The specter of waking up to a diversified technology supply chain that unwittingly feeds into a Chinese economic empire looms large. The intricate tapestry of Vietnam's history, shaped by conflict and reconciliation, continues to weave a complex narrative in the geopolitics of the Far East, challenging assumptions and defying easy categorization.
In the intricate dance of geopolitics, Vietnam emerges as a central figure, entangled in a historical narrative with China that transcends contemporary tensions. The scars of the Vietnam War, once a battleground of ideologies, now manifest in a delicate geopolitical ballet where former adversaries navigate a complex relationship.
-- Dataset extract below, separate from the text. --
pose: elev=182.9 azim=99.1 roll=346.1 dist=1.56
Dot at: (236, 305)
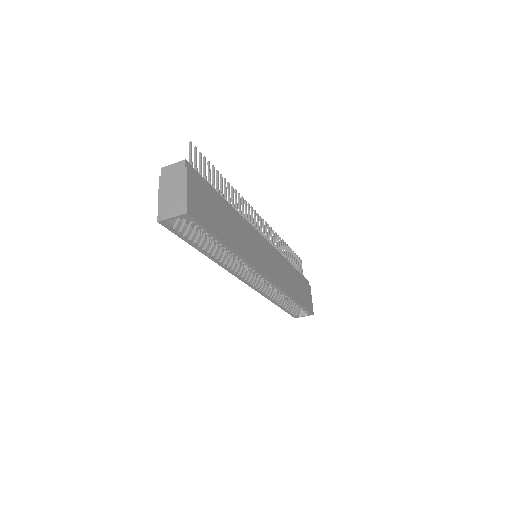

As Vietnam repositions itself amidst Beijing's assertiveness in the South China Sea, the prospect of a military understanding looms. Yet, caution prevails, rooted in the deep historical ties that bind Vietnam to China's Confucian sphere. The ebb and flow of their relationship, marked by quarrels and reconciliations, defies simplistic interpretations and underscores the nuanced nature of their entanglement.
Bill Hayton's caution against overinterpretation echoes the subtleties of the geopolitical landscape, likening it to the "narcissism of small differences." The delicate balance, akin to historical British-French dynamics, challenges conventional wisdom and prompts a closer examination of the nuances at play.
As Xi Jinping pivots from iron-fist methods to a charm offensive, a more insidious threat to the U.S. strategic system in the Far East emerges. The possibility of waking up to a diversified technology supply chain feeding into a de facto tributary province of the Chinese economic empire poses a complex and multifaceted challenge.
In the conclusion of this geopolitical tapestry, Vietnam stands as a testament to the enduring complexity of history and the intricate interplay of forces that shape the geopolitical landscape. The future unfolds against the backdrop of a historical legacy, where Vietnam's role in the Far East continues to evolve, challenging preconceptions and defying easy categorization.